- 21 Dec 2015 8:00 AM
After House Speaker Laszló Kövér sparked a passionate debate with his speech about women’s role in society, Ákos Kovács, a pop singer who is a long time Fidesz supporter said “women’s mission was to belong to someone and bear children for him, rather than wanting to make more money than men.”
Magyar Telekom immediately terminated its sponsoring agreement with Ákos. The decision was described by Mr János Lázár, the Minister in charge of the Prime Minister’s office as an act of “opinion dictatorship” and the government decided to scrap its mobile internet contracts with Telekom. The decision provoked a flurry of furious comments on both online and printed and broadcast media.
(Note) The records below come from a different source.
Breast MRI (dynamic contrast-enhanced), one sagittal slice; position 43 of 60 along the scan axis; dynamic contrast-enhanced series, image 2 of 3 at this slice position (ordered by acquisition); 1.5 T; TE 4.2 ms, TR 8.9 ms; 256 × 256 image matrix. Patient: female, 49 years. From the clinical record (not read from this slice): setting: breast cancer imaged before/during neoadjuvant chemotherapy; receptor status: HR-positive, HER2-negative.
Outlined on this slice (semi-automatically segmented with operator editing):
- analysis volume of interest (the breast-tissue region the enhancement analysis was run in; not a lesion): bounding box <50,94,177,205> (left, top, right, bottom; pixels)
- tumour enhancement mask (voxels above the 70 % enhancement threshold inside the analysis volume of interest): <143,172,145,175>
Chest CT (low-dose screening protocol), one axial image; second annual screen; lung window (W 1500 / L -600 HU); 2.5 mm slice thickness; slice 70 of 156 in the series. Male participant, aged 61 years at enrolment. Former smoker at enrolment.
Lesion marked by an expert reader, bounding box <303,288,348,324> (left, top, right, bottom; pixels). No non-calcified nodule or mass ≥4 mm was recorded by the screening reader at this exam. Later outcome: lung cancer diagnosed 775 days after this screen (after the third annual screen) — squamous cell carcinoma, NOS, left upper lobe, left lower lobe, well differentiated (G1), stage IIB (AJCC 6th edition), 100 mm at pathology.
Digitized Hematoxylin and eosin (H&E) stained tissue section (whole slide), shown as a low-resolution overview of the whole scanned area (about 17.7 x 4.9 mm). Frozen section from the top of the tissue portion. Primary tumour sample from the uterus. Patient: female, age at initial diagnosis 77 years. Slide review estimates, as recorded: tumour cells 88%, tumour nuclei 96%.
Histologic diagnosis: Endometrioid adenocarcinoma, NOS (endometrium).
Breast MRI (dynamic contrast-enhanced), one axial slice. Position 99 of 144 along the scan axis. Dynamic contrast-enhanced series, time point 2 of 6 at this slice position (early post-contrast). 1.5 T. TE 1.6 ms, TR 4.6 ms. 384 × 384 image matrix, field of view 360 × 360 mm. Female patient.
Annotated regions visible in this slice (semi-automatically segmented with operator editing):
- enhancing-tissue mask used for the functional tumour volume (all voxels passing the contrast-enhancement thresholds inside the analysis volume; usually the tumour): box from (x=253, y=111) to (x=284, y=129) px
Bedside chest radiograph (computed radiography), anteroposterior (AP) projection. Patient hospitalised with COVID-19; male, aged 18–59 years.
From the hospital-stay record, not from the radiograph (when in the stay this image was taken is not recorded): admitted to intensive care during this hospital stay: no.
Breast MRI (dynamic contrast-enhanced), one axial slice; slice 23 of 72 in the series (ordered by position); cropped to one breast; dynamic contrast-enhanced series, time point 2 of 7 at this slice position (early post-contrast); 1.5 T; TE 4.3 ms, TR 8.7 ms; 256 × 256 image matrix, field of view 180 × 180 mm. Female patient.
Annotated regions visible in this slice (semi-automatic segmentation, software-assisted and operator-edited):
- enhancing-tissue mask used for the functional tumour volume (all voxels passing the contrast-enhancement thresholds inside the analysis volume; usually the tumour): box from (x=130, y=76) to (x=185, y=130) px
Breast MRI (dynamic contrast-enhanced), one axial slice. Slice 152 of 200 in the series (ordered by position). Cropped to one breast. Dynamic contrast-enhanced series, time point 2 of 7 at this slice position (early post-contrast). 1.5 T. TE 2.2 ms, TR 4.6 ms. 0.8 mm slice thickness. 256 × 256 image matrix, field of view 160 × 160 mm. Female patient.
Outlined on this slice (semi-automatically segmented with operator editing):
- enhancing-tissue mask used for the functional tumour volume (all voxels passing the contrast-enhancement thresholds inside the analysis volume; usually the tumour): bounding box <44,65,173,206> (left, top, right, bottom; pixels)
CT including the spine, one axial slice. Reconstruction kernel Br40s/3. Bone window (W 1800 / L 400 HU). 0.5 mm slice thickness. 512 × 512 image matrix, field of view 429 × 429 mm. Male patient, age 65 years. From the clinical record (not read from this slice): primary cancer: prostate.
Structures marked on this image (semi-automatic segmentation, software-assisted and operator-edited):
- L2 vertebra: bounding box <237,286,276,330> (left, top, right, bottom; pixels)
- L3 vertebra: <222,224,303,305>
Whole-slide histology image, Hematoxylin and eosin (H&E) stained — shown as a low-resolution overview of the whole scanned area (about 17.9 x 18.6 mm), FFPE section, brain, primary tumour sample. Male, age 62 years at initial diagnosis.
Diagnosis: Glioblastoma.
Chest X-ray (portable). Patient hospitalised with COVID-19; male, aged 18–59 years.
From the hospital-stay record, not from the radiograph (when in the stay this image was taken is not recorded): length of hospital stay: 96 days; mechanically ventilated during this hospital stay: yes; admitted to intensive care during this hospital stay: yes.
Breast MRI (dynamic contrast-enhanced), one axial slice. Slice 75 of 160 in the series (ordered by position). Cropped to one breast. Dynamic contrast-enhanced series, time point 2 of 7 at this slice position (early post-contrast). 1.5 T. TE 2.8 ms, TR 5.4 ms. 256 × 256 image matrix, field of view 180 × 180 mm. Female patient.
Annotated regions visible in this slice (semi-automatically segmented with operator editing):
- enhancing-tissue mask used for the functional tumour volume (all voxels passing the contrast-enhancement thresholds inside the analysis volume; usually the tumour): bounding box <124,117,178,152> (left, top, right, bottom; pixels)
On HVG online, Árpád W Tóta pokes fun at the claim that Telekom was exercising “opinion dictatorship.” He for one, he writes, has never bought a single ticket to attend Ákos’s concerts and nobody in their right mind would accuse him of wanting to impose his opinions on Ákos as a result. He calls the government’s reaction an expression of red neck mentality.
On Index, János Haász likens the matter to an exchange of punches between thugs. He believes that further punches may follow and Telekom Hungary could well force the government to pay the sum of the cancelled contracts if it took the case to court. He also mentions a potential “German counterpunch” which could be even more painful than those delivered so far.
”Je suis Ákos,” MEP László Surján writes on his Facebook page.
The Christian Democrat politician agrees with the government in considering that Telekom intends to impose its own opinion on other people. He admits that everyone is free to disagree with Mr Kövér and Ákos who both happen to believe that becoming mothers is one of the most important and finest things in women’s lives. But he objects to attempts to exercise “opinion terror”.